Where the water is safest
Coastal destinations continue to dominate the rankings. Mediterranean beaches and Atlantic shores saw 88% of swimming sites hit excellent quality in 2025. If you're eyeing Greece, Cyprus, and Bulgaria, you're looking at destinations where more than 95% of bathing waters achieved excellent status. Austria rounded out the top performers. These aren't accidents. Authorities monitor these waters constantly for bacterial contamination including E. coli and intestinal enterococci, then issue public warnings when needed.
Inland waters tell a different story. Lakes and rivers achieved excellent ratings at a lower rate, about 78% across the EU. But here's where it gets interesting: river swimming is making a comeback. Urban dwellers and visitors are rediscovering rivers as places to escape the heat, especially as summer temperatures keep climbing. The catch? Only 47% of Europe's roughly 1,200 designated river swimming sites reached excellent quality in 2025. Rivers face more unpredictable challenges after heavy rain, wastewater spills, agricultural runoff, and shifting water flow. They're trickier to manage, even with the best intentions.
What authorities actually check for
Before you assume perfect purity, understand what these ratings measure and what they don't. EU bathing water standards focus on bacteria that pose direct health risks to swimmers. They don't cover every chemical pollutant lingering in the water. Pesticides, pharmaceuticals, nutrients, and emerging contaminants live in a regulatory gray zone, addressed under different water protection laws. The system works for what it's designed to catch, but it's not an all-encompassing clean bill of health.

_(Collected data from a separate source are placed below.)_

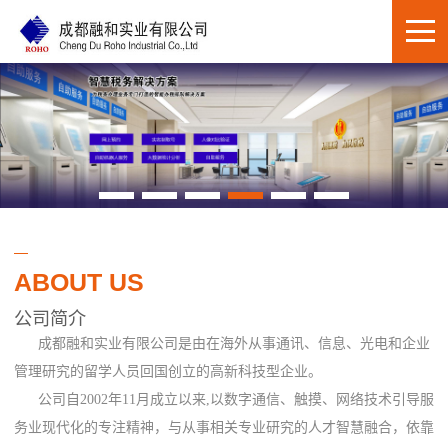
ABOUT US
公司简介
成都融和实业有限公司是由在海外从事通讯、信息、光电和企业
管理研究的留学人员回国创立的高新科技型企业。
公司自2002年11月成立以来,以数字通信、触摸、网络技术引导服
务业现代化的专注精神，与从事相关专业研究的人才智慧融合，依靠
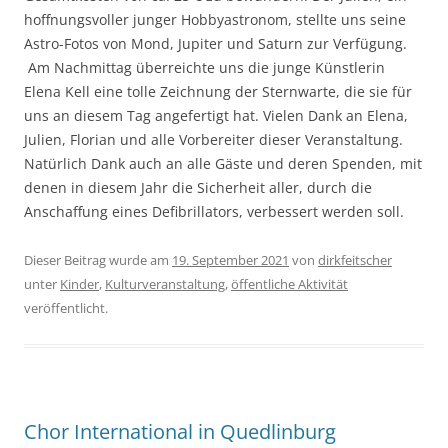
hoffnungsvoller junger Hobbyastronom, stellte uns seine
Astro-Fotos von Mond, Jupiter und Saturn zur Verfügung.
Am Nachmittag überreichte uns die junge Künstlerin
Elena Kell eine tolle Zeichnung der Sternwarte, die sie für
uns an diesem Tag angefertigt hat. Vielen Dank an Elena,
Julien, Florian und alle Vorbereiter dieser Veranstaltung.
Natürlich Dank auch an alle Gäste und deren Spenden, mit
denen in diesem Jahr die Sicherheit aller, durch die
Anschaffung eines Defibrillators, verbessert werden soll.
Dieser Beitrag wurde am
19. September 2021
von
dirkfeitscher
unter
Kinder
,
Kulturveranstaltung
,
öffentliche Aktivität
veröffentlicht.
Chor International in Quedlinburg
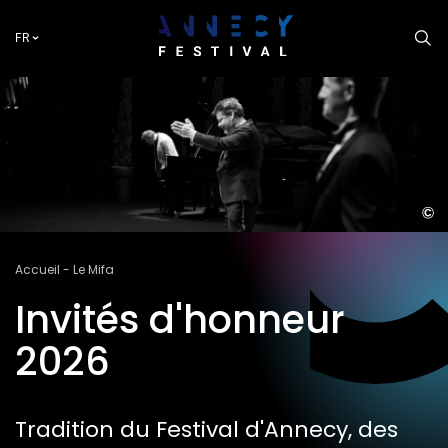
Aller
au
FR
contenu
principal
P
ANNE
FESTI
Fil
Accueil
Le Mifa
Lebe
d'Ariane
Invités d'honneur
2026
Tradition du Festival d'Annecy, des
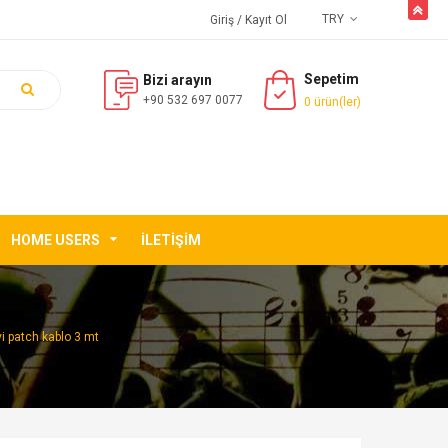
butto
TRY
Giriş
/ Kayıt Ol
Sepetim
Bizi arayın
+90 532 697 0077
0 ürün(ler)
HOME USERS
İLETIŞIM
i patch kablo 3 mt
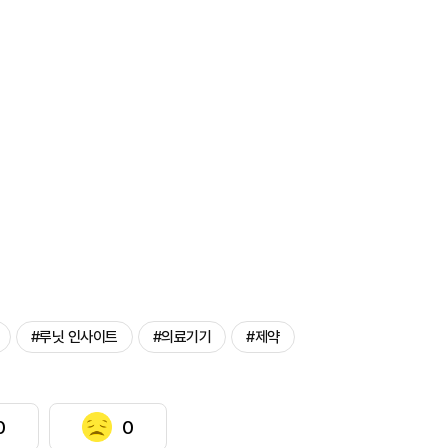
#루닛 인사이트
#의료기기
#제약
0
0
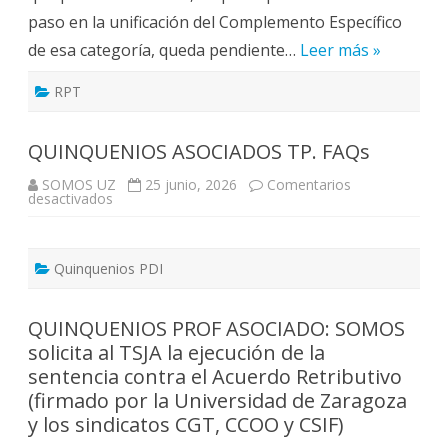
supone
paso en la unificación del Complemento Específico
la
creación
de esa categoría, queda pendiente…
de
Leer más »
32
plazas:
5
RPT
que
se
transforman
en
QUINQUENIOS ASOCIADOS TP. FAQs
grupos
altos
SOMOS UZ
25 junio, 2026
Comentarios
y
en
desactivados
27
QUINQUENIOS
nuevas
ASOCIADOS
(7
TP.
de
FAQs
ellas
Quinquenios PDI
en
Teruel)
QUINQUENIOS PROF ASOCIADO: SOMOS
solicita al TSJA la ejecución de la
sentencia contra el Acuerdo Retributivo
(firmado por la Universidad de Zaragoza
y los sindicatos CGT, CCOO y CSIF)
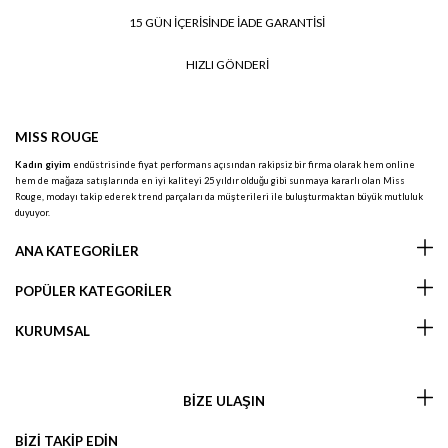
15 GÜN İÇERİSİNDE İADE GARANTİSİ
HIZLI GÖNDERİ
MISS ROUGE
Kadın giyim
endüstrisinde fiyat performans açısından rakipsiz bir firma olarak hem online
hem de mağaza satışlarında en iyi kaliteyi 25 yıldır olduğu gibi sunmaya kararlı olan Miss
Rouge, modayı takip ederek trend parçaları da müşterileri ile buluşturmaktan büyük mutluluk
duyuyor.
ANA KATEGORİLER
POPÜLER KATEGORİLER
KURUMSAL
BİZE ULAŞIN
BİZİ TAKİP EDİN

The real-world wins are substantial regardless. Better wastewater collection networks, tighter environmental rules, and major investment in urban treatment plants have transformed Europe's water infrastructure over recent decades. Rivers that were once so polluted they seemed toxic now welcome swimmers again. That's genuine progress.
Smart swimming this summer
Practical advice for travelers is straightforward. Before jumping in anywhere, especially after heavy rainfall or when visiting rivers and lakes, check official national or regional bathing water websites. Many countries provide real-time updates or seasonal reports. The European Environment Agency offers an interactive map covering thousands of sites across the continent. Two minutes of research can save you from a stomach bug that ruins your trip.
With nature-based tourism surging and heat waves becoming routine across the continent, clean swimming spots have become a cornerstone of Europe's visitor appeal. As heatwaves affect more of Europe, access to safe water isn't a luxury anymore. It's a draw. Destinations that keep their waters clean gain a competitive edge, which means continued investment and vigilance.
The 2025 findings suggest most travelers can swim with genuine confidence this summer. But they also send a clear message to Europe's destinations: water quality isn't a checkbox on a sustainability report. It's a fundamental part of why people want to visit.